▶ _DATA BLOCK_
----------
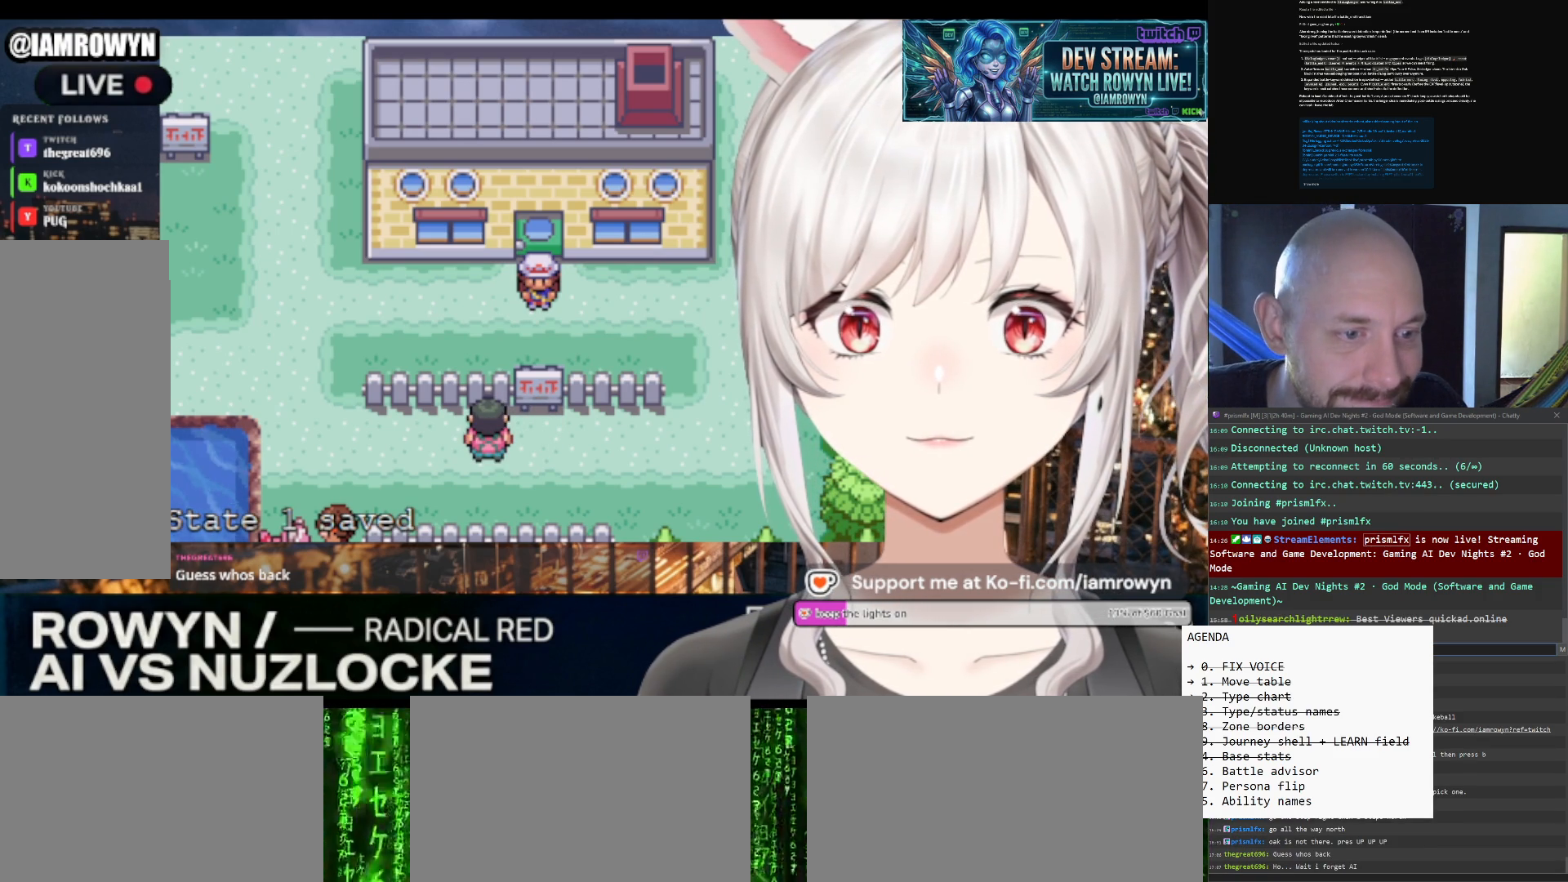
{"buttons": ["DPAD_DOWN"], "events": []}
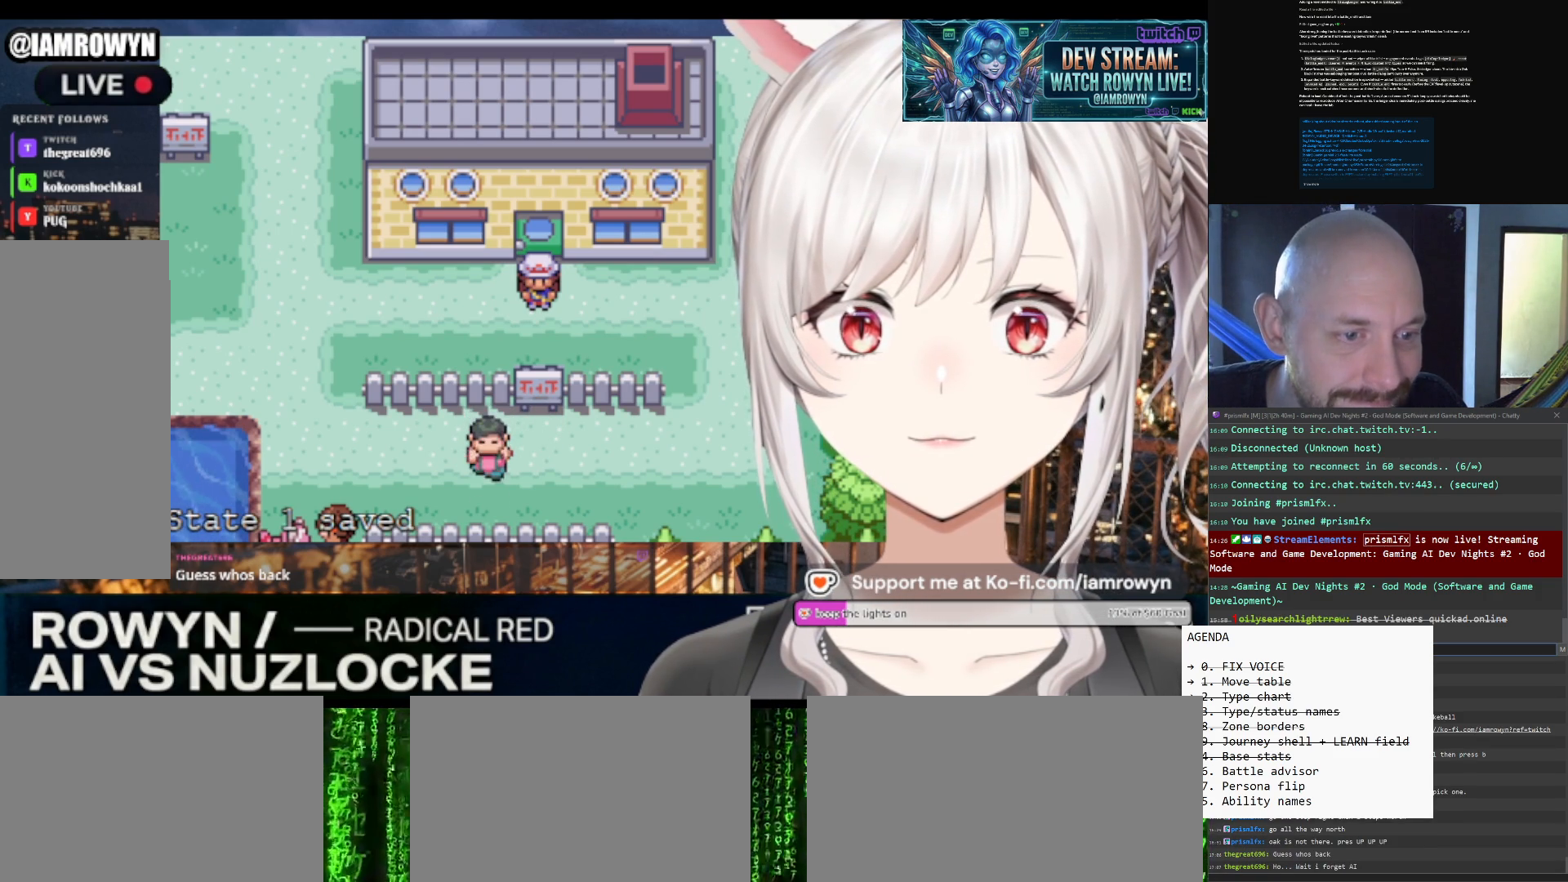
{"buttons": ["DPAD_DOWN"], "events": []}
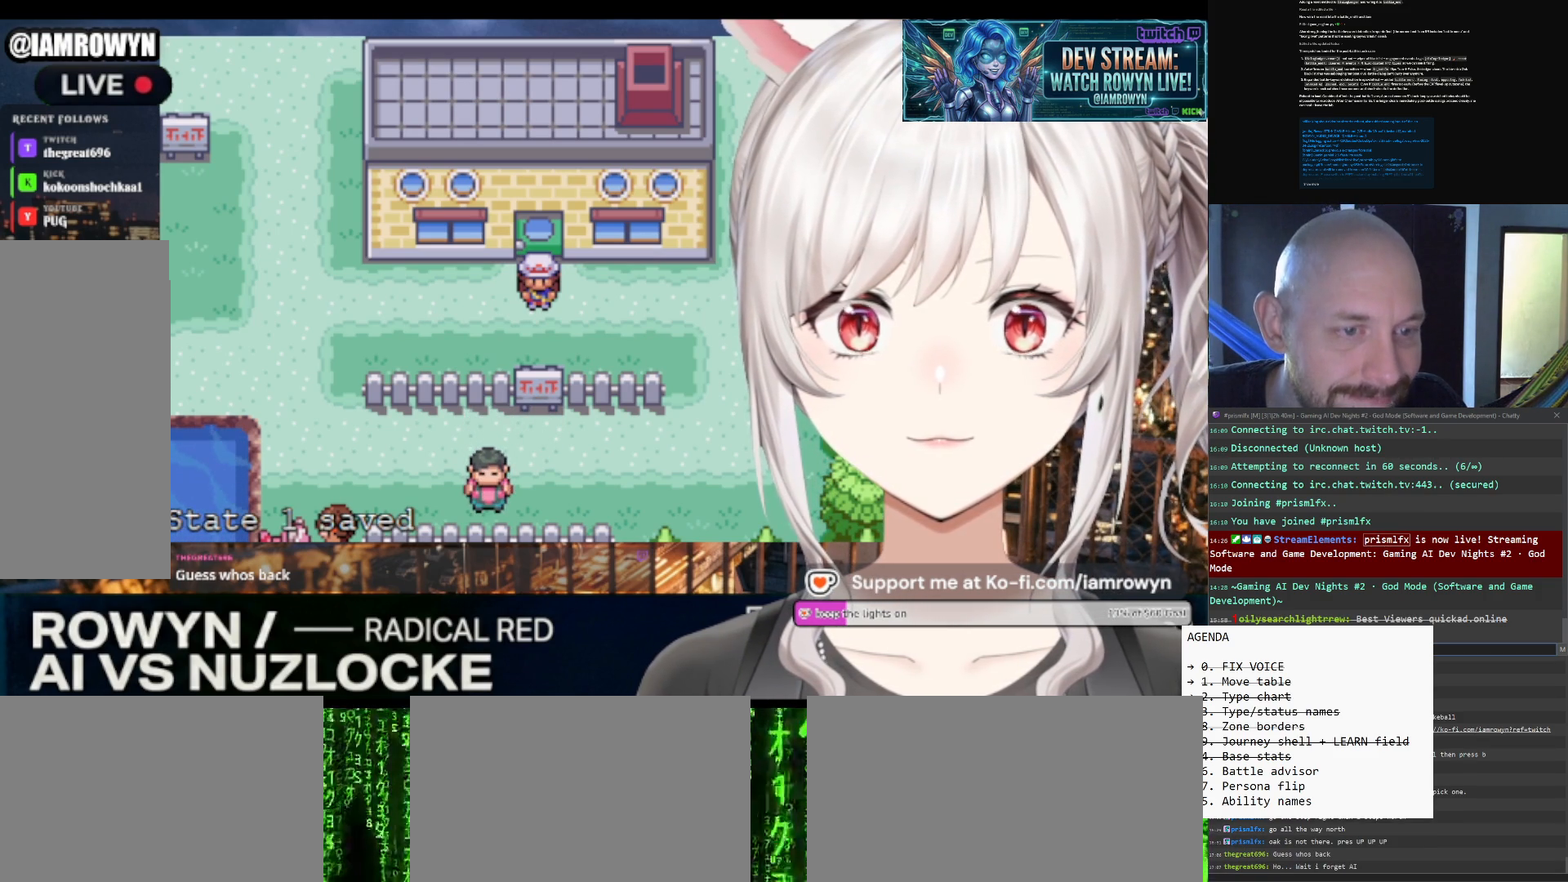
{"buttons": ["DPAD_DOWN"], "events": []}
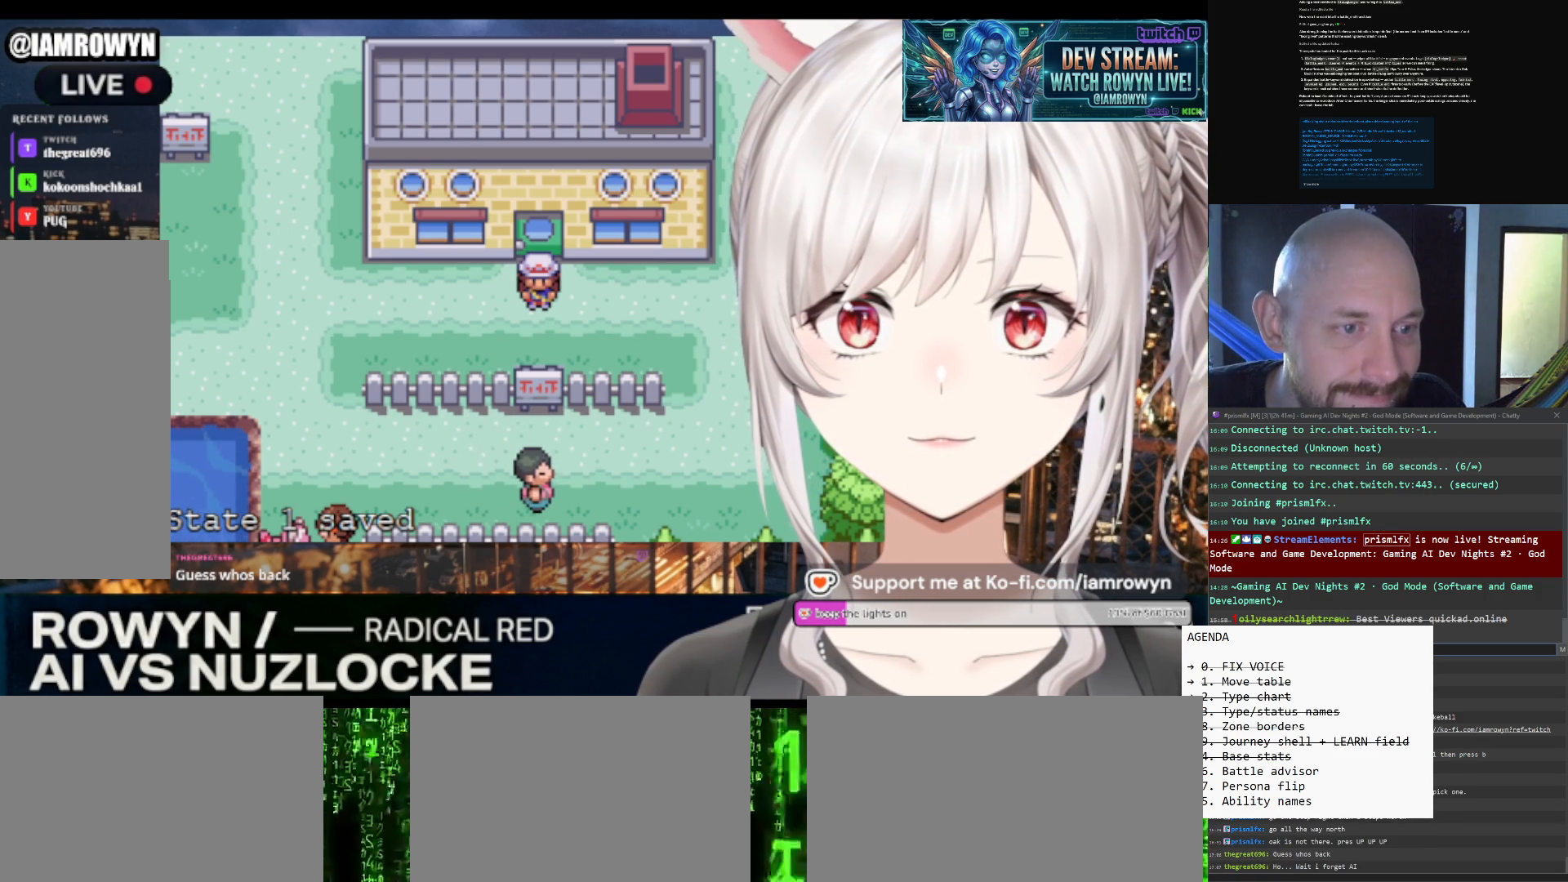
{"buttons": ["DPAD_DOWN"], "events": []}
----------
Write out the whole listing above exactly, minus images.

▶ _RESPONSE BOX_
{"buttons": ["DPAD_DOWN"], "events": []}
{"buttons": ["DPAD_DOWN"], "events": []}
{"buttons": ["DPAD_DOWN"], "events": []}
{"buttons": ["DPAD_DOWN"], "events": []}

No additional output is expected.